Before Your Heart Transplant
Our first step is to determine whether transplantation is the best therapy for you. The evaluation process may take several days, depending on the severity of your heart disease, how your heart is functioning, and what tests or screenings you’ll need. A transplant coordinator will help you plan your visit to Duke. Testing may include:
- Blood and tissue tests to check blood type and compatibility; assess kidney, liver, and immune system function; and screen for viruses or infections that could affect your outcome
- Left heart catheterization, which provides information about the arteries supplying blood to your heart
- Right heart catheterization, which provides information about your overall heart and lung function
- Echocardiogram, which uses ultrasound to bounce sound waves off your heart to evaluate heart function and the condition of your heart valves
- Carotid ultrasound to assess blood flow to your head and brain
- Pulmonary function tests to assess your lung capacity and function
- Assessment by our team of specialists including social workers, clinical psychologists, financial counselors, and nutritionists
Heart Transplant Wait List
If you are considered a heart transplant candidate, you will be listed in the national database maintained and administered by the United Network for Organ Sharing (UNOS).

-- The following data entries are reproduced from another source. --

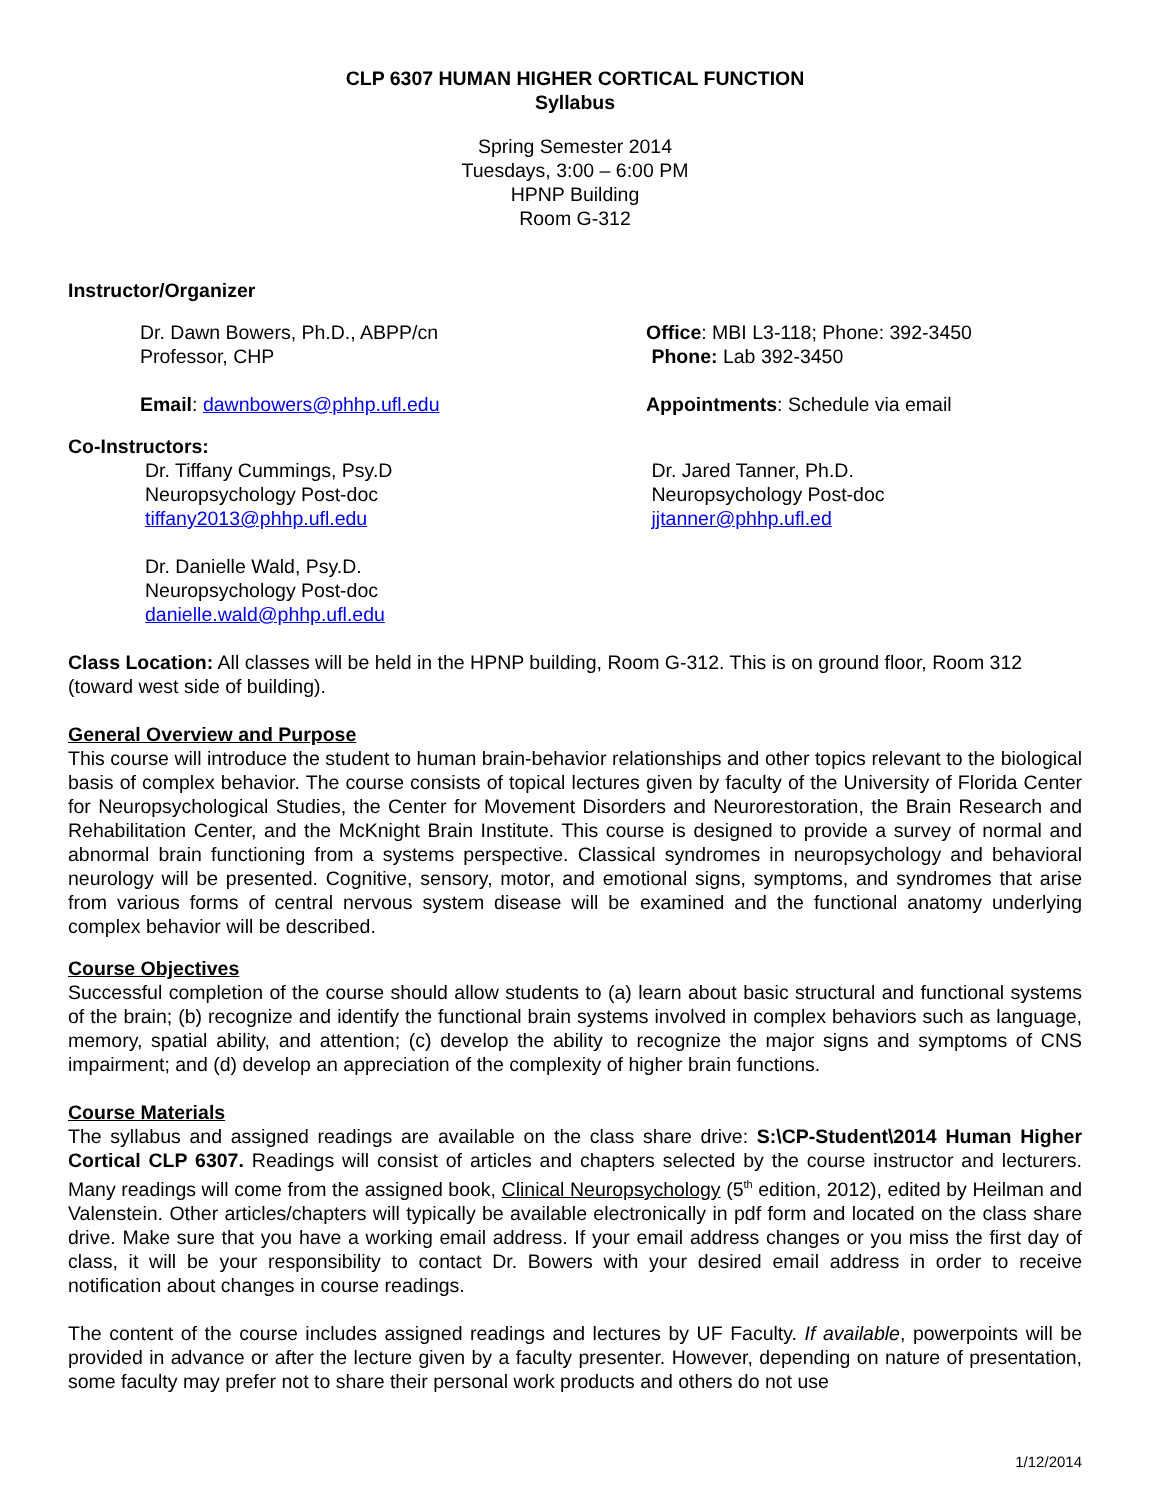CLP 6307 HUMAN HIGHER CORTICAL FUNCTION
Syllabus
Spring Semester 2014
Tuesdays, 3:00 – 6:00 PM
HPNP Building
Room G-312
Instructor/Organizer
Dr. Dawn Bowers, Ph.D., ABPP/cn
Professor, CHP
Email: dawnbowers@phhp.ufl.edu
Office: MBI L3-118; Phone: 392-3450
Phone: Lab 392-3450
Appointments: Schedule via email
Co-Instructors:
Dr. Tiffany Cummings, Psy.D
Neuropsychology Post-doc
tiffany2013@phhp.ufl.edu
Dr. Danielle Wald, Psy.D.
Neuropsychology Post-doc
danielle.wald@phhp.ufl.edu
Dr. Jared Tanner, Ph.D.
Neuropsychology Post-doc
jjtanner@phhp.ufl.ed
Class Location: All classes will be held in the HPNP building, Room G-312. This is on ground floor, Room 312 (toward west side of building).
General Overview and Purpose
This course will introduce the student to human brain-behavior relationships and other topics relevant to the biological basis of complex behavior. The course consists of topical lectures given by faculty of the University of Florida Center for Neuropsychological Studies, the Center for Movement Disorders and Neurorestoration, the Brain Research and Rehabilitation Center, and the McKnight Brain Institute. This course is designed to provide a survey of normal and abnormal brain functioning from a systems perspective. Classical syndromes in neuropsychology and behavioral neurology will be presented. Cognitive, sensory, motor, and emotional signs, symptoms, and syndromes that arise from various forms of central nervous system disease will be examined and the functional anatomy underlying complex behavior will be described.
Course Objectives
Successful completion of the course should allow students to (a) learn about basic structural and functional systems of the brain; (b) recognize and identify the functional brain systems involved in complex behaviors such as language, memory, spatial ability, and attention; (c) develop the ability to recognize the major signs and symptoms of CNS impairment; and (d) develop an appreciation of the complexity of higher brain functions.
Course Materials
The syllabus and assigned readings are available on the class share drive: S:\CP-Student\2014 Human Higher Cortical CLP 6307. Readings will consist of articles and chapters selected by the course instructor and lecturers. Many readings will come from the assigned book, Clinical Neuropsychology (5<sup>th</sup> edition, 2012), edited by Heilman and Valenstein. Other articles/chapters will typically be available electronically in pdf form and located on the class share drive. Make sure that you have a working email address. If your email address changes or you miss the first day of class, it will be your responsibility to contact Dr. Bowers with your desired email address in order to receive notification about changes in course readings.
The content of the course includes assigned readings and lectures by UF Faculty. If available, powerpoints will be provided in advance or after the lecture given by a faculty presenter. However, depending on nature of presentation, some faculty may prefer not to share their personal work products and others do not use
1/12/2014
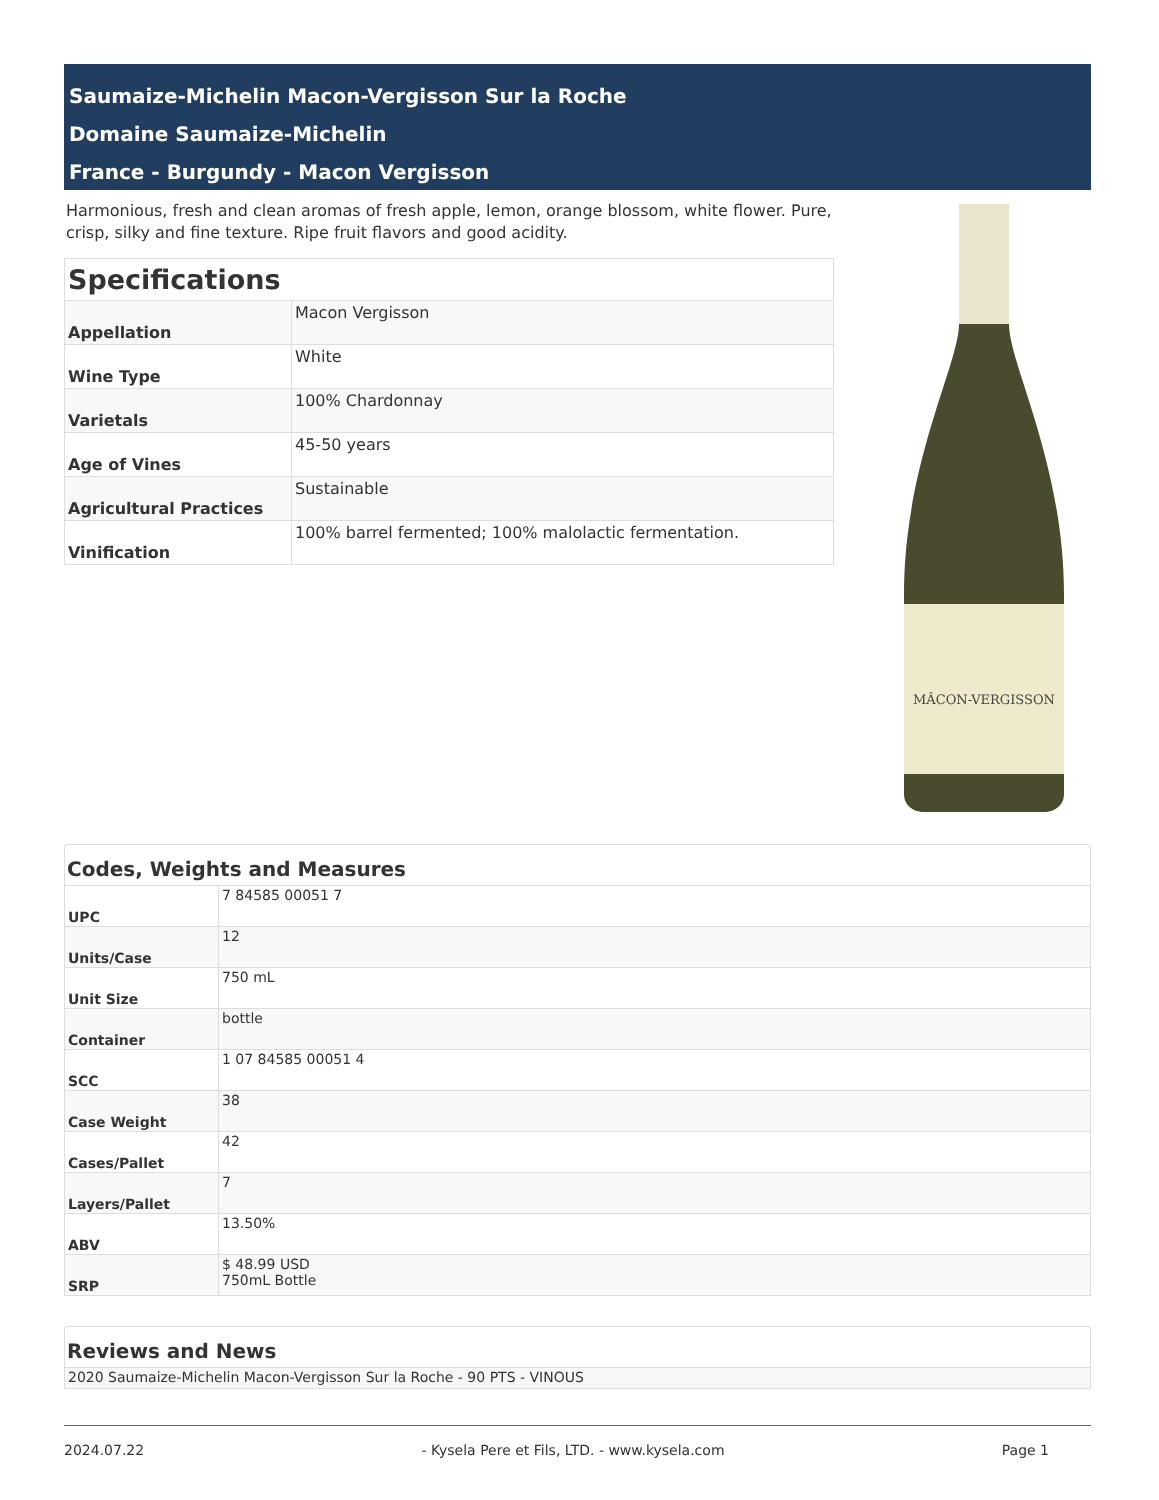Saumaize-Michelin Macon-Vergisson Sur la Roche
Domaine Saumaize-Michelin
France - Burgundy - Macon Vergisson
Harmonious, fresh and clean aromas of fresh apple, lemon, orange blossom, white flower. Pure, crisp, silky and fine texture. Ripe fruit flavors and good acidity.
| Specifications | |
| --- | --- |
| Appellation | Macon Vergisson |
| Wine Type | White |
| Varietals | 100% Chardonnay |
| Age of Vines | 45-50 years |
| Agricultural Practices | Sustainable |
| Vinification | 100% barrel fermented; 100% malolactic fermentation. |
MÂCON-VERGISSON
Codes, Weights and Measures
| UPC | 7 84585 00051 7 |
| Units/Case | 12 |
| Unit Size | 750 mL |
| Container | bottle |
| SCC | 1 07 84585 00051 4 |
| Case Weight | 38 |
| Cases/Pallet | 42 |
| Layers/Pallet | 7 |
| ABV | 13.50% |
| SRP | $ 48.99 USD 750mL Bottle |
Reviews and News
| 2020 Saumaize-Michelin Macon-Vergisson Sur la Roche - 90 PTS - VINOUS |
2024.07.22 - Kysela Pere et Fils, LTD. - www.kysela.com Page 1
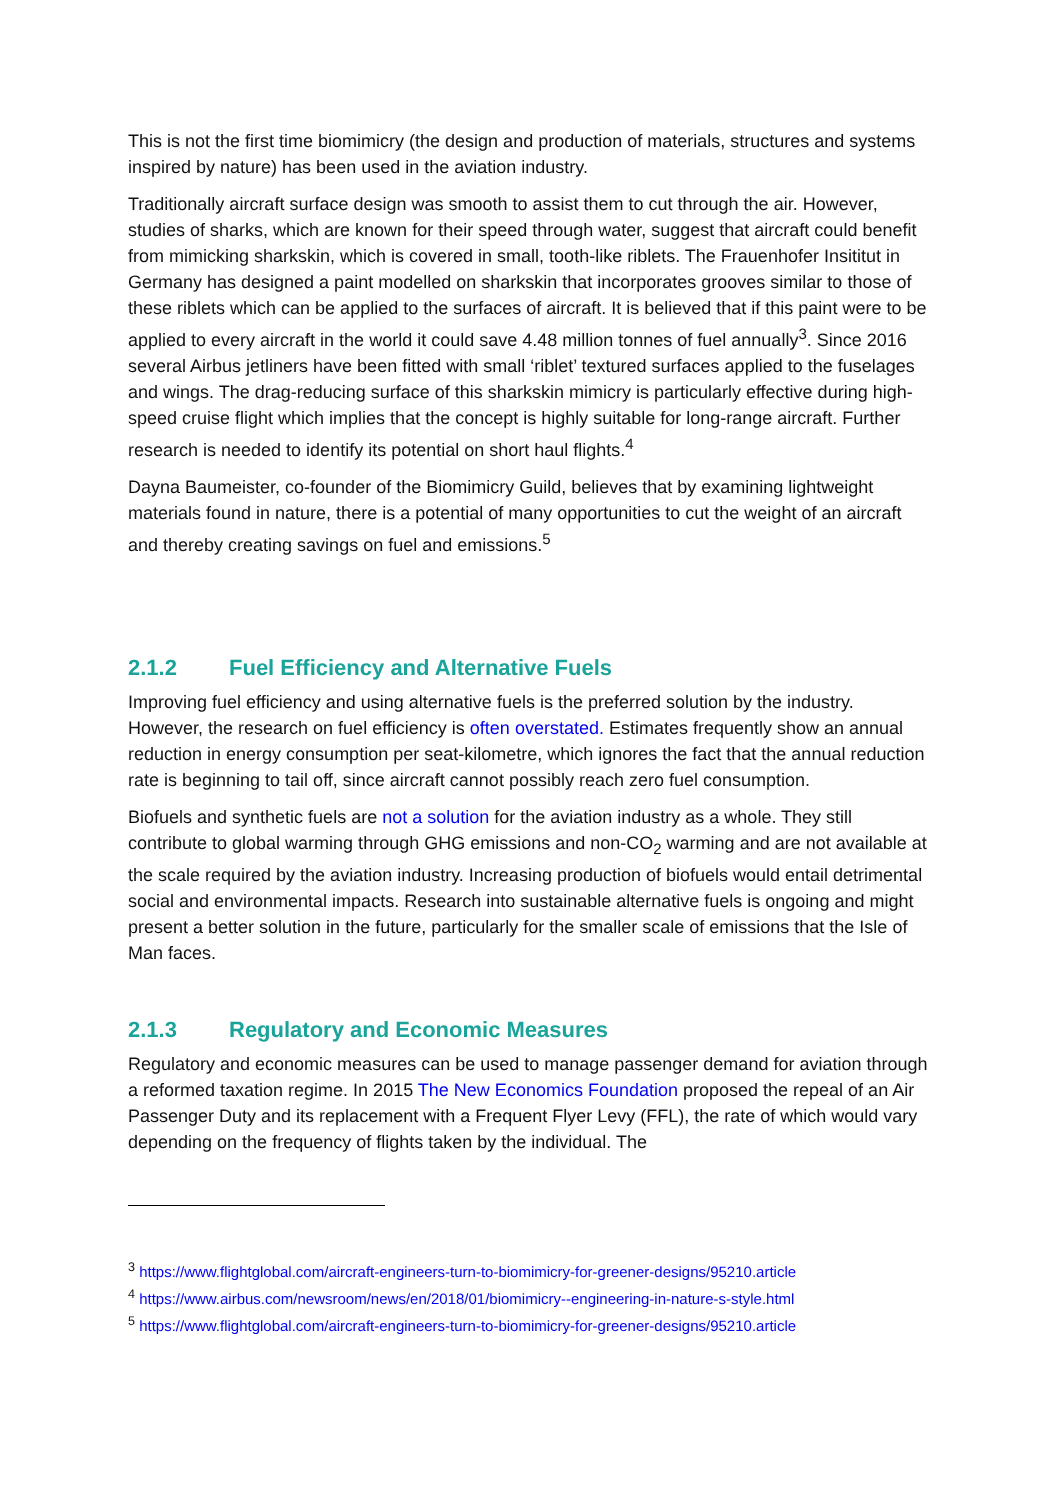This is not the first time biomimicry (the design and production of materials, structures and systems inspired by nature) has been used in the aviation industry.
Traditionally aircraft surface design was smooth to assist them to cut through the air. However, studies of sharks, which are known for their speed through water, suggest that aircraft could benefit from mimicking sharkskin, which is covered in small, tooth-like riblets. The Frauenhofer Insititut in Germany has designed a paint modelled on sharkskin that incorporates grooves similar to those of these riblets which can be applied to the surfaces of aircraft. It is believed that if this paint were to be applied to every aircraft in the world it could save 4.48 million tonnes of fuel annually<sup>3</sup>. Since 2016 several Airbus jetliners have been fitted with small ‘riblet’ textured surfaces applied to the fuselages and wings. The drag-reducing surface of this sharkskin mimicry is particularly effective during high-speed cruise flight which implies that the concept is highly suitable for long-range aircraft. Further research is needed to identify its potential on short haul flights.<sup>4</sup>
Dayna Baumeister, co-founder of the Biomimicry Guild, believes that by examining lightweight materials found in nature, there is a potential of many opportunities to cut the weight of an aircraft and thereby creating savings on fuel and emissions.<sup>5</sup>
2.1.2 Fuel Efficiency and Alternative Fuels
Improving fuel efficiency and using alternative fuels is the preferred solution by the industry. However, the research on fuel efficiency is often overstated. Estimates frequently show an annual reduction in energy consumption per seat-kilometre, which ignores the fact that the annual reduction rate is beginning to tail off, since aircraft cannot possibly reach zero fuel consumption.
Biofuels and synthetic fuels are not a solution for the aviation industry as a whole. They still contribute to global warming through GHG emissions and non-CO<sub>2</sub> warming and are not available at the scale required by the aviation industry. Increasing production of biofuels would entail detrimental social and environmental impacts. Research into sustainable alternative fuels is ongoing and might present a better solution in the future, particularly for the smaller scale of emissions that the Isle of Man faces.
2.1.3 Regulatory and Economic Measures
Regulatory and economic measures can be used to manage passenger demand for aviation through a reformed taxation regime. In 2015 The New Economics Foundation proposed the repeal of an Air Passenger Duty and its replacement with a Frequent Flyer Levy (FFL), the rate of which would vary depending on the frequency of flights taken by the individual. The
<sup>3</sup> https://www.flightglobal.com/aircraft-engineers-turn-to-biomimicry-for-greener-designs/95210.article
<sup>4</sup> https://www.airbus.com/newsroom/news/en/2018/01/biomimicry--engineering-in-nature-s-style.html
<sup>5</sup> https://www.flightglobal.com/aircraft-engineers-turn-to-biomimicry-for-greener-designs/95210.article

Preparing for Your Heart Transplant
All heart transplant candidates will participate in transplant education led by our transplant coordinators. We'll teach you and your caregivers about the transplant process, the medications you will need to take, and the recovery process.
Your Caregivers Are Our Partners
We involve your designated caregivers -- family members or friends -- from the time of your first evaluation through recovery. They attend your appointments at Duke University Hospital, and we educate them about their important role in caring for you after surgery. They are our partners in restoring your health as quickly as possible.